PARA ALÉM DO “aDeus”

19/10/2015 10:28

Frederico Spencer

 

 

 

“mais uma tarde está indo

                                  embora

a noite já se arruma com suas luzes”.

 

Miró

 

    Quando leio um livro de poemas enfrento, de cara, algumas perguntas interessantes: qual a função da poesia para o poeta?  Qual a função da poesia para o mundo e ainda, qual a função da palavra para o poeta? O caminho mais curto, se este existe, é começar pela última pergunta, neste caso “os últimos serão os primeiros”. A partir daí buscar as respostas que faltam neste quebra-cabeça.

    A palavra é a ferramenta primordial do poeta para exercer seu ofício. Nesta relação deverá haver além do amor incondicional, um estreito relacionamento entre ambos, neste caso, o amor não pode ser platônico, mas carnal.

    Para se escrever um bom texto literário é preciso, antes de tudo, conhecer o signo e suas multifaces, esmiuçar sua alma, despir a palavra de seu primeiro encanto - que é o maior problema para aqueles que gostam de escrever, entregar-se no seu primeiro beijo. Antes de assumi-la deve-se desconfiar dela, de sua plástica, de sua estética, de sua prosa. O foco é sua alma, dissecar seu interior em busca de seus mistérios - qual medusa ela recusa o olho no olho - portal de seus medos.

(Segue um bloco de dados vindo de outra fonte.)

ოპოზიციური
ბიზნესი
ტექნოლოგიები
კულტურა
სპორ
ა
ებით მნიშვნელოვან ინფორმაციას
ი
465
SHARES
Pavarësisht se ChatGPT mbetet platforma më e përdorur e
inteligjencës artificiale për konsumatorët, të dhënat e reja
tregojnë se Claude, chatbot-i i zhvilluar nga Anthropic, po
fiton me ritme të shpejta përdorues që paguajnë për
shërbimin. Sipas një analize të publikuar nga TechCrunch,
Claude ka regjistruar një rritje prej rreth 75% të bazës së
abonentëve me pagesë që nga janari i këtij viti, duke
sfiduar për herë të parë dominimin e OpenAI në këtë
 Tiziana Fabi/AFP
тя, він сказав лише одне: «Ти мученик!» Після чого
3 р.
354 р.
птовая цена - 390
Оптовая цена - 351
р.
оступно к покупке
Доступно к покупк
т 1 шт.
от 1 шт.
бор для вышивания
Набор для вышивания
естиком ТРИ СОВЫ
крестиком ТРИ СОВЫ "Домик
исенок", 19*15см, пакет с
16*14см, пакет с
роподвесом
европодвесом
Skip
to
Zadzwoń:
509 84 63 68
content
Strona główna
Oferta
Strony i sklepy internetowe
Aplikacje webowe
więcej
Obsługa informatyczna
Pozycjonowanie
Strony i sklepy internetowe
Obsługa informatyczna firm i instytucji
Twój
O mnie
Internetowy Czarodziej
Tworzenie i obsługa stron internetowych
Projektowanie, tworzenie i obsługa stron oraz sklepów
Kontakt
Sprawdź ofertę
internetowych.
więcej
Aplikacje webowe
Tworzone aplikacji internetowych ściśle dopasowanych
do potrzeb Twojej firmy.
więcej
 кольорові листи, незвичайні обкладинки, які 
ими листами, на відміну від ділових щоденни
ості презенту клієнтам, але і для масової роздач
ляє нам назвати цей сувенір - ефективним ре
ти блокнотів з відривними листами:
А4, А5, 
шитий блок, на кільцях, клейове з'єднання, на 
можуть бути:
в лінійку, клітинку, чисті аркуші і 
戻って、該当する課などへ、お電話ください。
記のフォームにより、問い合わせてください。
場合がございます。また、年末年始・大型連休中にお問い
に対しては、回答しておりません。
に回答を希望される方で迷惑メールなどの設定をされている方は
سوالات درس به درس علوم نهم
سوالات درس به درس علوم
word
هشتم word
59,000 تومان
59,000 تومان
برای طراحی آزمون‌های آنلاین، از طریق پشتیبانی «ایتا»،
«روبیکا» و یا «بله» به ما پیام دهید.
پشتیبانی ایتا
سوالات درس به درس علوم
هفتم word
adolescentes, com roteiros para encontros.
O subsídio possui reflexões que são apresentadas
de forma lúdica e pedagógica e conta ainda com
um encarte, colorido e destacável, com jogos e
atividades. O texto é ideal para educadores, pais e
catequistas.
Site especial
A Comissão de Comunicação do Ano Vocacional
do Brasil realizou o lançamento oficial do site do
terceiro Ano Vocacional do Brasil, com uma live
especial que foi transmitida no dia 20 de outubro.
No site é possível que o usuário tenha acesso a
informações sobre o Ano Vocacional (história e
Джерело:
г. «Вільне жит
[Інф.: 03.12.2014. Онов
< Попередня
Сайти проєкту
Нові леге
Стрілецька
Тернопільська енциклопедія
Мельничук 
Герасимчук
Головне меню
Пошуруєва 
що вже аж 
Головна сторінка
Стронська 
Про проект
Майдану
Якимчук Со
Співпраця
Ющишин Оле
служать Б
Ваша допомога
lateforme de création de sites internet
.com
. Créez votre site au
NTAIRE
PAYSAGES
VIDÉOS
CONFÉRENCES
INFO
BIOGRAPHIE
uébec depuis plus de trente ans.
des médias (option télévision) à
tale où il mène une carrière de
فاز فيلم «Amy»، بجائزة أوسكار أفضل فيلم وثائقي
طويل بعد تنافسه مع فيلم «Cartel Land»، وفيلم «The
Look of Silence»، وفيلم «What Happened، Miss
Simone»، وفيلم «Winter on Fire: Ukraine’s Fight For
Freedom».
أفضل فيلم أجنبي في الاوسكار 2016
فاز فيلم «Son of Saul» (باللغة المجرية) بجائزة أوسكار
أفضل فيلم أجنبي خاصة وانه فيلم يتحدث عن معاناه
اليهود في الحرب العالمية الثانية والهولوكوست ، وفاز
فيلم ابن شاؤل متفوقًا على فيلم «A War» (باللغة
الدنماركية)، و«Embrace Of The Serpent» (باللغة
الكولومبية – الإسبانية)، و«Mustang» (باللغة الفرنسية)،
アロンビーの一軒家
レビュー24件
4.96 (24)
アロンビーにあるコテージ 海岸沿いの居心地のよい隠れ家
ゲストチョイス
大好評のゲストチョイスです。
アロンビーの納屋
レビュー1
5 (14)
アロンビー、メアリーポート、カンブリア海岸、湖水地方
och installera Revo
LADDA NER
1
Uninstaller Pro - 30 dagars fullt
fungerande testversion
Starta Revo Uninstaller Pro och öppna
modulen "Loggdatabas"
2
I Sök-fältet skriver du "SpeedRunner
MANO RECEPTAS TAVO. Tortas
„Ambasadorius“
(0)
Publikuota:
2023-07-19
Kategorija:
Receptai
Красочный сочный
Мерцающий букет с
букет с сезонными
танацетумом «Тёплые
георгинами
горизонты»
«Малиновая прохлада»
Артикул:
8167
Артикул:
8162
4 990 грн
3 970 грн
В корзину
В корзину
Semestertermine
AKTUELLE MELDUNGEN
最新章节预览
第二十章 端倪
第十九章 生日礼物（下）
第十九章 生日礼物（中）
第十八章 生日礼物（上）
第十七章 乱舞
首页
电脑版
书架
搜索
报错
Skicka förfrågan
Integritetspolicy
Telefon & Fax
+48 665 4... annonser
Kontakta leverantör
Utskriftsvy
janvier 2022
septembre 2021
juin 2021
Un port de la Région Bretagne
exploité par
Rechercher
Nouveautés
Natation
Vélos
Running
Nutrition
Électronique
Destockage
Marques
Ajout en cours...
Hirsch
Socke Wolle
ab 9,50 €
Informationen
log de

    Miró mostra esse poder de trazer ao mundo o conteúdo simbólico de sua alma de poeta, não se entrega à atração feminina do símbolo, ao contrário, retira dele a substância necessária para transformar em matéria viva suas inquietações de artista vivente num mundo antagônico: “As pessoas estão passando / para mais uma segunda-feira / eu sentado no banco da praça / ainda sou domingo”. Forjando dessa maneira, numa bigorna, o conteúdo de seu pensamento estético, do seu “estar no mundo”.

    No verso: “olhei para o passado / as folhas do calendário / caindo”, a poesia retoma seu papel, desmistificando-se em relação ao poeta, de transformadora da realidade, jogando escritor e leitor a outro mundo: subjetivo e rico de significações, transcendendo o cotidiano para outro universo sem datas para acabar, o homem alcança sua infinitude através da escrita, documento de sua estada neste planeta, sem a solidão aparente da vida: “solidão é no caixa eletrônico / esquecer a senha”.

    Assim é Miró e sua poesia, todas as perguntas foram respondidas.